The massive mixed-use project proposed for 80 Flatbush Avenue in Brooklyn received a unanimous vote of approval at the City Planning Commission on Monday. The CPC’s verdict is in stark contrast to the rejection by Brooklyn Community Board 2 in May, and the skepticism expressed by Brooklyn Borough President Eric Adams in June. Most notably, Adams called for a significant height reduction—to just 600 feet—on one of the development’s planned towers.
The project now moves for a final verdict to the City Council. Stephen Levin, the council member whose district covers 80 Flatbush, has yet to publicly come out for or against the project.
As plans stand right now, the project will create 900 apartments, some of which will be located within a 986-foot skyscraper, which would become the borough’s second-tallest tower if built; it would also have cultural space, two schools, and retail.
The development has divided locals and elected officials; some tout the fact that the development will bring two schools to the neighborhood along with 200 permanently affordable apartments, but others, like public advocate (and attorney general hopeful) Letitia James, feel the project is too out of scale with the neighborhood.
For now, developer Alloy is celebrating the CPC victory.

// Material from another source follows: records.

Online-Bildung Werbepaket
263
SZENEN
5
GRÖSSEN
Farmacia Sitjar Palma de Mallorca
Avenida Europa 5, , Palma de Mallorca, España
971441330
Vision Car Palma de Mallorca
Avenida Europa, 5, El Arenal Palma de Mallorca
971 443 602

“Today’s vote reflects the widespread support we’ve received for a rezoning of a wealthy, transit-rich area that supports density,” said Alloy CEO Jared Della Valle in a statement. “The consensus among those supporters is that building in Downtown Brooklyn along Flatbush Avenue and across from one of the largest transit hubs in the city to deliver much-needed permanently affordable housing, two public schools and cultural space makes 80 Flatbush a model for thoughtful urban planning and development.”